We are continually striving to make improvements to our delivery times. Since the first title in your queue was not available at the time we processed your next order, our system shipped the first available title in your Rental Queue from the distribution center nearest your location. This will allow you to receive your movies faster, in turn, improving the value of our service. We truly apologize for any inconvenience or frustration this may have caused. "

Monday, July 05, 2004

Constructive Complaining

This is a copy of a comment I made on one of my posts. I'm reposting this on the front page, because it might prove helpful to someone.
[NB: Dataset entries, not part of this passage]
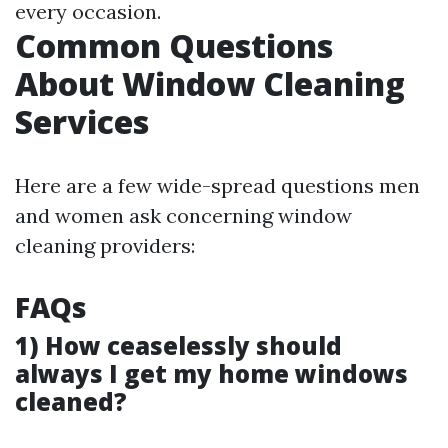
every occasion.
Common Questions
About Window Cleaning
Services
Here are a few wide-spread questions men
and women ask concerning window
cleaning providers:
FAQs
1) How ceaselessly should
always I get my home windows
cleaned?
From what I've seen, the good experiences with Netflix outnumber the bad a thousand to one. However, if they are not performing up to standard, start with the customer service section of That's what they are optimized for. Read the Frequently Asked Questions . If you want to write a letter, their address is in the Press Room section. Or you can try these suggestions from the Federal Government's Consumer Protection Agency

Saturday, July 03, 2004

Changing our viewing habits

This commentary from the Motley Fool is trying to figure out who these crazy Netflix subscribers are:

We've seen them all:
"that 80% of Blockbuster's rentals come from its top 30 titles is not at all surprising when you consider that about 80% of the store is dedicated to new releases."

We couldn't afford to, before:
"according to company surveys, more than three of 10 subscribers watched fewer than three movies per month before signing up. As Netflix subscribers, they watch significantly more -- on the order of six to seven per month."

We would have seen them, if we could have found them:
"Netflix derives the majority of its business from older titles. A full 99% of its titles are rented in any given year. That means Netflix subscribers watch roughly 19,800 of the 20,000 titles that Netflix keeps in stock. The popularity of older titles among Netflix subscribers often matches or exceeds that of newer titles."

We're not just movie buffs. We're normal:
"More than half of all subscribers are more than 34 years old and earn less than $75,000 per year. More than 40% do not have a college degree. In other words, Netflix subscribers are mainstream."

Niche I Am

I will not rent them from a store:
I want to get them at my door.
I have broadband. I have a Mac--
But movie downloads I can't hack.
For legal films I want to pay,
Bring them here the Netflix way.
Miramax, Warner, Disney, others
If you want my renting dollars
Listen to the Netflix fan,
This is me, I'm Niche I am.

Thursday, July 01, 2004

Do you have Netflixia?

Netflixia is the affliction which causes you to rent a movie that someone recommends to you, or because it's a great "classic", but then you hold onto the movie forever without watching it, feeling guilty the whole time. If the guilt becomes too great, you cancel your subscription. You are a Netflictim.